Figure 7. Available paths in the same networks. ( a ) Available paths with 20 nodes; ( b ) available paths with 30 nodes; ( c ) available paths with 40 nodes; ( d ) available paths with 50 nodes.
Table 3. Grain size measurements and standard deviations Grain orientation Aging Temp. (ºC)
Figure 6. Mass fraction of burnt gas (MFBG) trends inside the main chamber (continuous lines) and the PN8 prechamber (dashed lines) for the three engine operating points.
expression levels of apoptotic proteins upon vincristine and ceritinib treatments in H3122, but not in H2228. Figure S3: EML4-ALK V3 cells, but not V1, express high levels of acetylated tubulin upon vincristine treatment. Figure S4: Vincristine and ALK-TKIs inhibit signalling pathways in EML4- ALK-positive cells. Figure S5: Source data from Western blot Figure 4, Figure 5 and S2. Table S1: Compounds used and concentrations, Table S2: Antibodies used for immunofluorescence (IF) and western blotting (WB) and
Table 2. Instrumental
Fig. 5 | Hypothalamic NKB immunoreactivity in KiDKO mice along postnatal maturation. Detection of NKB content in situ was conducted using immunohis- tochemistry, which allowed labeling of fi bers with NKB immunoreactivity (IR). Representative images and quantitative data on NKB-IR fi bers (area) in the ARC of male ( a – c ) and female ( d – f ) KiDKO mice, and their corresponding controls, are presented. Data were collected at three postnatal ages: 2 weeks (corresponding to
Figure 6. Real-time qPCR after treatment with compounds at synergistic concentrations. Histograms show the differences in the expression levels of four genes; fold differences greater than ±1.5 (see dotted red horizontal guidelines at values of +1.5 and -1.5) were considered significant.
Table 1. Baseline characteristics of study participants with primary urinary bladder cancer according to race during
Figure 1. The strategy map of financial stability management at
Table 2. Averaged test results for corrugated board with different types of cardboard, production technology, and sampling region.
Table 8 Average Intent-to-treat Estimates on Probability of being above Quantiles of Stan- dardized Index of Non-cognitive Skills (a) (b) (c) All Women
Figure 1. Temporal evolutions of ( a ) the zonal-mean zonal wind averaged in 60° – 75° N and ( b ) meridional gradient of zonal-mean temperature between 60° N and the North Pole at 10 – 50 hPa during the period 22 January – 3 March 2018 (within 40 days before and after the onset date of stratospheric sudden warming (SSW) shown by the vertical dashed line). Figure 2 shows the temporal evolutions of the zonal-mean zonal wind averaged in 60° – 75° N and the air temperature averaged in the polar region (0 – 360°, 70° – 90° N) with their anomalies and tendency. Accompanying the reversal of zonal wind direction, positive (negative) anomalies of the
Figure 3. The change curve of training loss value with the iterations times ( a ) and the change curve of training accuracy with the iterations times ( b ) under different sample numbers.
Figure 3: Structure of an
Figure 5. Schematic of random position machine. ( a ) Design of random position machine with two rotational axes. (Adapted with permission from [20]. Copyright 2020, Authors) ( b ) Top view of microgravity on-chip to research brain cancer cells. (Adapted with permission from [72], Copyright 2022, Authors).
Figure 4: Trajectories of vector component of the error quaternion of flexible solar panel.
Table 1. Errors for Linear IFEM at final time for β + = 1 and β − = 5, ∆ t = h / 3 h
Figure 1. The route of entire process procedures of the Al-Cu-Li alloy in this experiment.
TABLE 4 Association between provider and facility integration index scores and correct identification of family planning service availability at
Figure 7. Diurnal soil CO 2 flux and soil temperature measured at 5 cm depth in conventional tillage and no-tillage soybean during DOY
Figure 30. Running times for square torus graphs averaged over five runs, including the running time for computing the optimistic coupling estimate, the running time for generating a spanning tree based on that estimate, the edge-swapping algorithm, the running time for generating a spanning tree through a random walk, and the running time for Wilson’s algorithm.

- - -

§ Your objective
Would you copy out each record precisely as it stands?

§ Answer box
Figure 7. Available paths in the same networks. ( a ) Available paths with 20 nodes; ( b ) available paths with 30 nodes; ( c ) available paths with 40 nodes; ( d ) available paths with 50 nodes.
Table 3. Grain size measurements and standard deviations Grain orientation Aging Temp. (ºC)
Figure 6. Mass fraction of burnt gas (MFBG) trends inside the main chamber (continuous lines) and the PN8 prechamber (dashed lines) for the three engine operating points.
expression levels of apoptotic proteins upon vincristine and ceritinib treatments in H3122, but not in H2228. Figure S3: EML4-ALK V3 cells, but not V1, express high levels of acetylated tubulin upon vincristine treatment. Figure S4: Vincristine and ALK-TKIs inhibit signalling pathways in EML4- ALK-positive cells. Figure S5: Source data from Western blot Figure 4, Figure 5 and S2. Table S1: Compounds used and concentrations, Table S2: Antibodies used for immunofluorescence (IF) and western blotting (WB) and
Table 2. Instrumental
Fig. 5 | Hypothalamic NKB immunoreactivity in KiDKO mice along postnatal maturation. Detection of NKB content in situ was conducted using immunohis- tochemistry, which allowed labeling of fi bers with NKB immunoreactivity (IR). Representative images and quantitative data on NKB-IR fi bers (area) in the ARC of male ( a – c ) and female ( d – f ) KiDKO mice, and their corresponding controls, are presented. Data were collected at three postnatal ages: 2 weeks (corresponding to
Figure 6. Real-time qPCR after treatment with compounds at synergistic concentrations. Histograms show the differences in the expression levels of four genes; fold differences greater than ±1.5 (see dotted red horizontal guidelines at values of +1.5 and -1.5) were considered significant.
Table 1. Baseline characteristics of study participants with primary urinary bladder cancer according to race during
Figure 1. The strategy map of financial stability management at
Table 2. Averaged test results for corrugated board with different types of cardboard, production technology, and sampling region.
Table 8 Average Intent-to-treat Estimates on Probability of being above Quantiles of Stan- dardized Index of Non-cognitive Skills (a) (b) (c) All Women
Figure 1. Temporal evolutions of ( a ) the zonal-mean zonal wind averaged in 60° – 75° N and ( b ) meridional gradient of zonal-mean temperature between 60° N and the North Pole at 10 – 50 hPa during the period 22 January – 3 March 2018 (within 40 days before and after the onset date of stratospheric sudden warming (SSW) shown by the vertical dashed line). Figure 2 shows the temporal evolutions of the zonal-mean zonal wind averaged in 60° – 75° N and the air temperature averaged in the polar region (0 – 360°, 70° – 90° N) with their anomalies and tendency. Accompanying the reversal of zonal wind direction, positive (negative) anomalies of the
Figure 3. The change curve of training loss value with the iterations times ( a ) and the change curve of training accuracy with the iterations times ( b ) under different sample numbers.
Figure 3: Structure of an
Figure 5. Schematic of random position machine. ( a ) Design of random position machine with two rotational axes. (Adapted with permission from [20]. Copyright 2020, Authors) ( b ) Top view of microgravity on-chip to research brain cancer cells. (Adapted with permission from [72], Copyright 2022, Authors).
Figure 4: Trajectories of vector component of the error quaternion of flexible solar panel.
Table 1. Errors for Linear IFEM at final time for β + = 1 and β − = 5, ∆ t = h / 3 h
Figure 1. The route of entire process procedures of the Al-Cu-Li alloy in this experiment.
TABLE 4 Association between provider and facility integration index scores and correct identification of family planning service availability at
Figure 7. Diurnal soil CO 2 flux and soil temperature measured at 5 cm depth in conventional tillage and no-tillage soybean during DOY
Figure 30. Running times for square torus graphs averaged over five runs, including the running time for computing the optimistic coupling estimate, the running time for generating a spanning tree based on that estimate, the edge-swapping algorithm, the running time for generating a spanning tree through a random walk, and the running time for Wilson’s algorithm.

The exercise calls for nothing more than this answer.